Summarizing these factors, we can see that there are times during your career that contributing to a Roth 403(b) is more favorable than contributing to a regular 403(b). Similarly, there are years in your retirement when withdrawing distributions from a Roth 403(b) is more favorable than withdrawing distributions from a regular 403(b):
You should have BOTH a regular 403(b) and a Roth 403(b)
If you have access to a Roth 403(b) (or a Roth 401(k) or a Roth 457), then you should contribute to it in years when congressionally-determined tax rates are low and in years when you have a lower income (such as early in your career). You should contribute to a regular 403(b) in years that income tax rates are high and in years when you have a high income (such as late in your career). This will result in you having both a regular 403(b) and a Roth 403(b) so that when you are retired, you can withdraw distributions from one or the other, depending on whichever is more favorable from a tax standpoint on any given year.
The result of paying less in taxes is that you have more in disposable income.
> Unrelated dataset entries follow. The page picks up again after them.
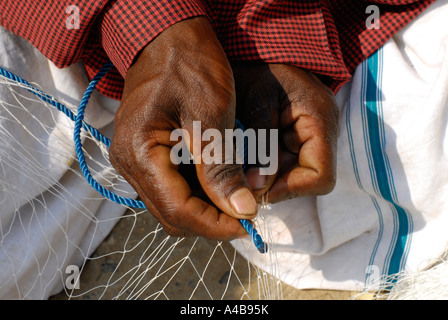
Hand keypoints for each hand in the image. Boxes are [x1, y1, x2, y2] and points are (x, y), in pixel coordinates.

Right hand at [109, 17, 257, 239]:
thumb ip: (222, 168)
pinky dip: (197, 192)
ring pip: (171, 204)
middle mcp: (128, 162)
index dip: (215, 224)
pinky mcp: (144, 154)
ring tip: (237, 197)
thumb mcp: (212, 115)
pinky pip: (170, 186)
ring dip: (205, 207)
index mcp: (139, 152)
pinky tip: (220, 181)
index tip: (248, 222)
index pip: (178, 210)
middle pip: (171, 214)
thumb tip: (242, 210)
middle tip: (246, 210)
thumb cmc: (190, 64)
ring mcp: (134, 159)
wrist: (170, 36)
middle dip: (211, 219)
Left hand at [231, 63, 338, 203]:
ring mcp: (311, 134)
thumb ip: (260, 146)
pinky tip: (247, 162)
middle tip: (242, 182)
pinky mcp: (297, 135)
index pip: (320, 177)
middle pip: (307, 179)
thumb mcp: (255, 103)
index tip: (257, 189)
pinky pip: (286, 163)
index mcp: (320, 120)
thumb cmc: (255, 67)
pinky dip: (267, 167)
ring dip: (269, 178)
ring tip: (241, 171)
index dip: (290, 190)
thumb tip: (257, 189)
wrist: (254, 47)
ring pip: (295, 175)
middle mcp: (322, 131)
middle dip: (275, 185)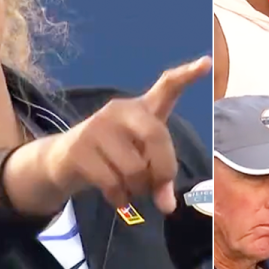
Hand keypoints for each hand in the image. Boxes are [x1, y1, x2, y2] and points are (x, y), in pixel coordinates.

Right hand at [7, 57, 210, 216]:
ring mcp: (98, 126)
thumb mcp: (140, 160)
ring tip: (130, 189)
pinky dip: (120, 199)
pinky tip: (117, 197)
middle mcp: (121, 111)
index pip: (166, 86)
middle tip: (160, 189)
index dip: (186, 76)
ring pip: (135, 168)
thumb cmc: (112, 157)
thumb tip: (166, 205)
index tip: (206, 63)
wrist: (61, 161)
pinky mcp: (80, 148)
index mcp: (141, 109)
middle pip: (156, 136)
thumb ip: (159, 176)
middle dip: (163, 170)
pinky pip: (113, 183)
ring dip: (138, 189)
In order to maximize that disposable income in both your working years and your retirement years you need a diversified retirement portfolio. This allows for a tax-advantaged withdrawal strategy of withdrawing from regular deferred income accounts some years and Roth deferred income accounts other years. Thoughtful retirement saving today will pay off in a healthy finances when you use those savings once retired.